▸ **EXERCISE DETAILS**
Please revise the material from its start up to and including the line with "DK-6330 Padborg", replacing "Prenumeruoti" with "Užsisakyti" and leaving everything else unchanged. Leave the pictures out of your answer.

Records from a data collection
★ ★ ★ ★

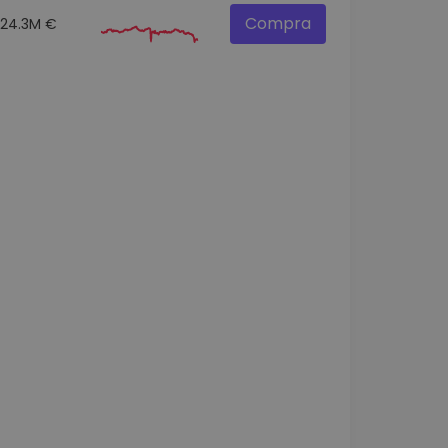
Compra
24.3M €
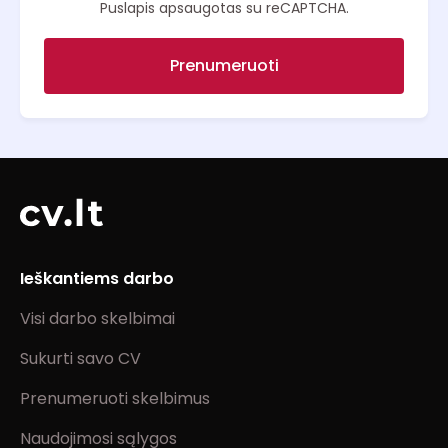
Puslapis apsaugotas su reCAPTCHA.
Prenumeruoti
Ieškantiems darbo
Visi darbo skelbimai
Sukurti savo CV
Prenumeruoti skelbimus
Naudojimosi sąlygos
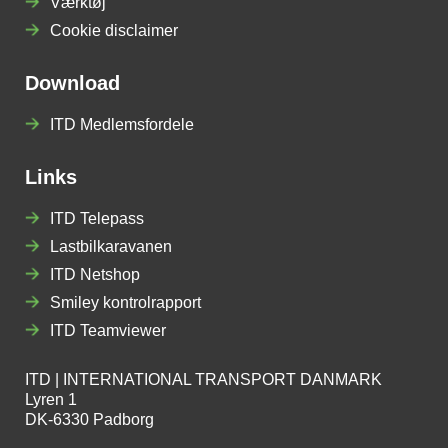
Værktøj
Cookie disclaimer
Download
ITD Medlemsfordele
Links
ITD Telepass
Lastbilkaravanen
ITD Netshop
Smiley kontrolrapport
ITD Teamviewer
ITD | INTERNATIONAL TRANSPORT DANMARK
Lyren 1
DK-6330 Padborg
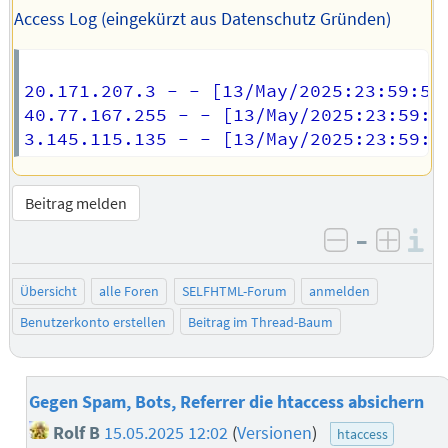
Access Log (eingekürzt aus Datenschutz Gründen)
20.171.207.3 - - [13/May/2025:23:59:55
40.77.167.255 - - [13/May/2025:23:59:5
Beitrag melden
–
I
negativ be
posit
Übersicht
alle Foren
SELFHTML-Forum
anmelden
Benutzerkonto erstellen
Beitrag im Thread-Baum
Gegen Spam, Bots, Referrer die htaccess absichern
Rolf B
15.05.2025 12:02
(
Versionen
)
htaccess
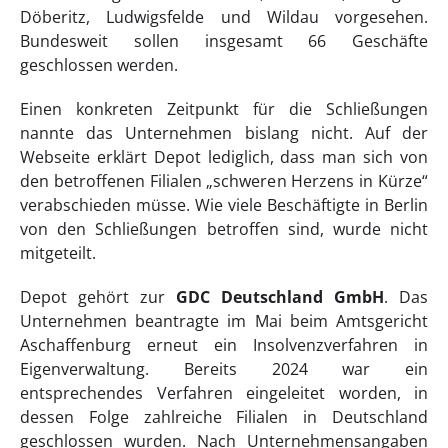
Döberitz, Ludwigsfelde und Wildau vorgesehen.
Bundesweit sollen insgesamt 66 Geschäfte
geschlossen werden.
Einen konkreten Zeitpunkt für die Schließungen
nannte das Unternehmen bislang nicht. Auf der
Webseite erklärt Depot lediglich, dass man sich von
den betroffenen Filialen „schweren Herzens in Kürze“
verabschieden müsse. Wie viele Beschäftigte in Berlin
von den Schließungen betroffen sind, wurde nicht
mitgeteilt.
Depot gehört zur
GDC Deutschland GmbH
. Das
Unternehmen beantragte im Mai beim Amtsgericht
Aschaffenburg erneut ein Insolvenzverfahren in
Eigenverwaltung. Bereits 2024 war ein
entsprechendes Verfahren eingeleitet worden, in
dessen Folge zahlreiche Filialen in Deutschland
geschlossen wurden. Nach Unternehmensangaben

★ ★ ★ ★

▸ **ANSWER**
Compra
24.3M €
Puslapis apsaugotas su reCAPTCHA.
Užsisakyti
Ieškantiems darbo
Visi darbo skelbimai
Sukurti savo CV
Užsisakyti skelbimus
Naudojimosi sąlygos
Værktøj
Cookie disclaimer
Download
ITD Medlemsfordele
Links
ITD Telepass
Lastbilkaravanen
ITD Netshop
Smiley kontrolrapport
ITD Teamviewer
ITD | INTERNATIONAL TRANSPORT DANMARK
Lyren 1
DK-6330 Padborg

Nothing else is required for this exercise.